■ Records to use:
----
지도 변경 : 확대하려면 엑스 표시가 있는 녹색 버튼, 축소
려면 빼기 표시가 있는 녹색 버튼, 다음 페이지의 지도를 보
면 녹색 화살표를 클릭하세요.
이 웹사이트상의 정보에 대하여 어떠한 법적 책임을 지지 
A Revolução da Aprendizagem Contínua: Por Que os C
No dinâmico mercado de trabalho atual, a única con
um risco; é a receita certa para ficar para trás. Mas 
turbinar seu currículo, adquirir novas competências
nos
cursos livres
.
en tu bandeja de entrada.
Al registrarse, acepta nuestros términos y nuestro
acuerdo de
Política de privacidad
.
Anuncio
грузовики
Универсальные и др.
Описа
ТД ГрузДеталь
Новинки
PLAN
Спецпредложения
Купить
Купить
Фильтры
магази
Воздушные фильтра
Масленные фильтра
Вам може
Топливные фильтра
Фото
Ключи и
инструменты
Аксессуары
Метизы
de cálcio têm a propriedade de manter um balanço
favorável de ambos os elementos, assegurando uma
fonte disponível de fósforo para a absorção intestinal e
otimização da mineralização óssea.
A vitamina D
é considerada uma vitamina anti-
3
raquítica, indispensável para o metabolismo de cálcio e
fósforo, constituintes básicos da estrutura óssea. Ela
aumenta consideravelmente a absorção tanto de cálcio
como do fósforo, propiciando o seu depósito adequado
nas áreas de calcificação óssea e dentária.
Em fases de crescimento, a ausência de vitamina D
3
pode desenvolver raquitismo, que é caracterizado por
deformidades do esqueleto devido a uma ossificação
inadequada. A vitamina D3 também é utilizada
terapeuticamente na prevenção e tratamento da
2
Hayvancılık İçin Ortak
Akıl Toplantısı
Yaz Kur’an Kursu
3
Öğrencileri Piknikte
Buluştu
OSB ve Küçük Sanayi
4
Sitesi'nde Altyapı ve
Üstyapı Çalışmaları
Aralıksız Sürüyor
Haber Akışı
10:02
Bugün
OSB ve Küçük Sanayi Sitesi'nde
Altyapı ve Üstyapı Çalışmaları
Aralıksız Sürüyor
----
Please output each record exactly as it appears above.

■ Answer box:
지도 변경 : 확대하려면 엑스 표시가 있는 녹색 버튼, 축소
려면 빼기 표시가 있는 녹색 버튼, 다음 페이지의 지도를 보
면 녹색 화살표를 클릭하세요.
이 웹사이트상의 정보에 대하여 어떠한 법적 책임을 지지 
A Revolução da Aprendizagem Contínua: Por Que os C
No dinâmico mercado de trabalho atual, a única con
um risco; é a receita certa para ficar para trás. Mas 
turbinar seu currículo, adquirir novas competências
nos
cursos livres
.
en tu bandeja de entrada.
Al registrarse, acepta nuestros términos y nuestro
acuerdo de
Política de privacidad
.
Anuncio
грузовики
Универсальные и др.
Описа
ТД ГрузДеталь
Новинки
PLAN
Спецпредложения
Купить
Купить
Фильтры
магази
Воздушные фильтра
Масленные фильтра
Вам може
Топливные фильтра
Фото
Ключи и
инструменты
Аксессуары
Метизы
de cálcio têm a propriedade de manter um balanço
favorável de ambos os elementos, assegurando uma
fonte disponível de fósforo para a absorção intestinal e
otimização da mineralização óssea.
A vitamina D
é considerada uma vitamina anti-
3
raquítica, indispensável para o metabolismo de cálcio e
fósforo, constituintes básicos da estrutura óssea. Ela
aumenta consideravelmente a absorção tanto de cálcio
como do fósforo, propiciando o seu depósito adequado
nas áreas de calcificação óssea e dentária.
Em fases de crescimento, a ausência de vitamina D
3
pode desenvolver raquitismo, que é caracterizado por
deformidades do esqueleto devido a uma ossificação
inadequada. A vitamina D3 também é utilizada
terapeuticamente na prevenção e tratamento da
2
Hayvancılık İçin Ortak
Akıl Toplantısı
Yaz Kur’an Kursu
3
Öğrencileri Piknikte
Buluştu
OSB ve Küçük Sanayi
4
Sitesi'nde Altyapı ve
Üstyapı Çalışmaları
Aralıksız Sürüyor
Haber Akışı
10:02
Bugün
OSB ve Küçük Sanayi Sitesi'nde
Altyapı ve Üstyapı Çalışmaları
Aralıksız Sürüyor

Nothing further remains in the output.